Fitzroy colored to the brows, but the answer was prompt:

"I understood the colonel to say 'find him,' referring to Trooper Rawdon, Friday night, and I went in Saturday morning thinking to help. Then we couldn't get back, sir."

"My order was to the sergeant-of-the-guard, not to you," interposed Button curtly. "Sergeant Stowell was sent and that was enough."

"Sergeant Stowell was looking for a man in uniform, sir, and had never seen Rawdon except in trooper dress, and would never perhaps have known him."

"Then how should you?" was the sharp query.

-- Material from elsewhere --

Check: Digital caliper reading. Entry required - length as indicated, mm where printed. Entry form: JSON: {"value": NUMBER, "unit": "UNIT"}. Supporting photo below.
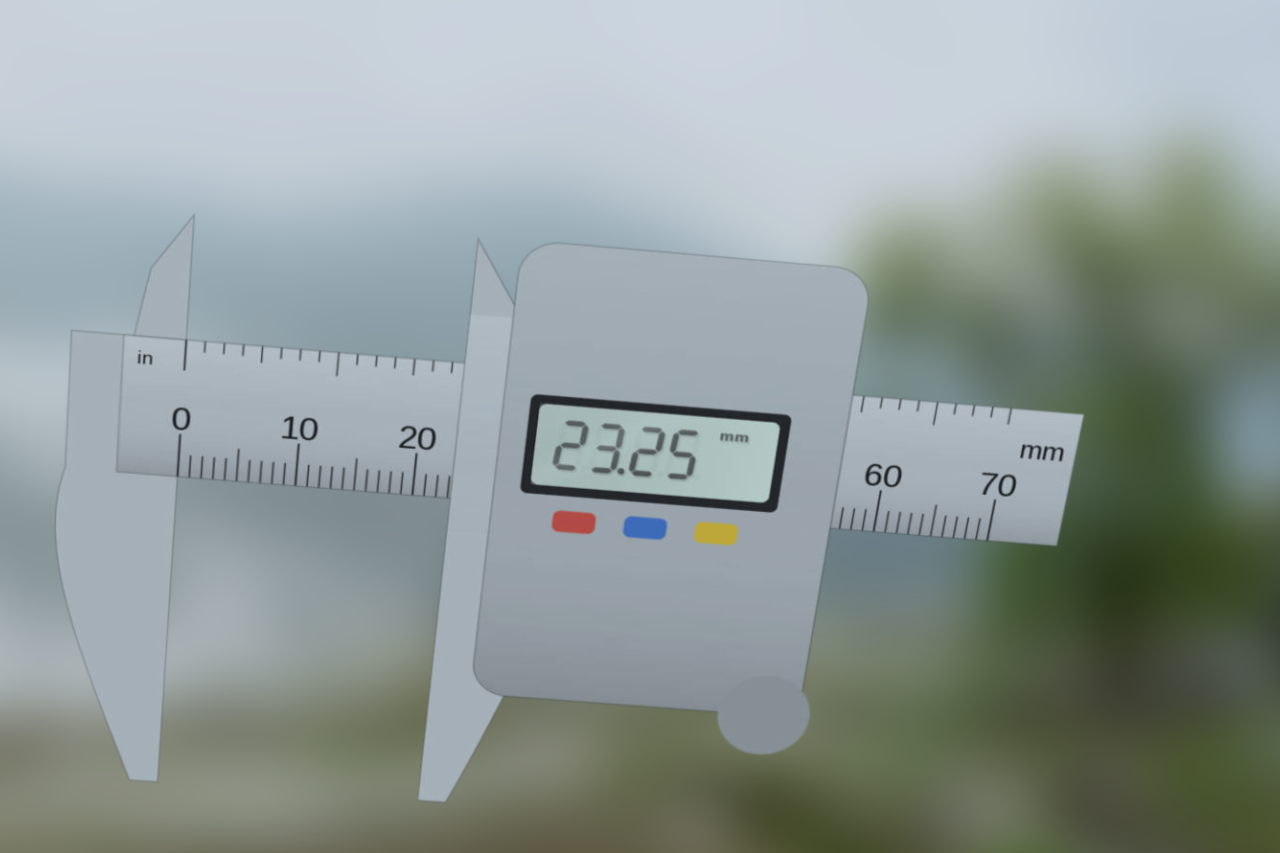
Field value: {"value": 23.25, "unit": "mm"}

Fitzroy started. "I—had known him longer, sir, and much better. I—had occasion to reprimand him once or twice, and knew him and his—pals, if the colonel will pardon me—as none of the others knew him. There was that young civilian, Lowndes, that went along with us and got into trouble, and—there were others. In fact, if the colonel will pardon me again, sir, I do not hold a high opinion of Trooper Rawdon, and if the colonel were to investigate, it's my belief he could trace many a disloyal trick—and tale—to that man. What's more," and now the speaker's tone betrayed undue and most unprofessional excitement, and it seemed as though he had quite forgotten himself and his official surroundings, for he finished with voice querulous and upraised, "if Paymaster Scott came to grief he has nobody to blame but his pet and himself——"

"No more of that, sir," broke in the colonel angrily, "unless you are ready to prove your words."

"Give me two days and half a chance, Colonel Button," was the confident answer, "and I'll do it."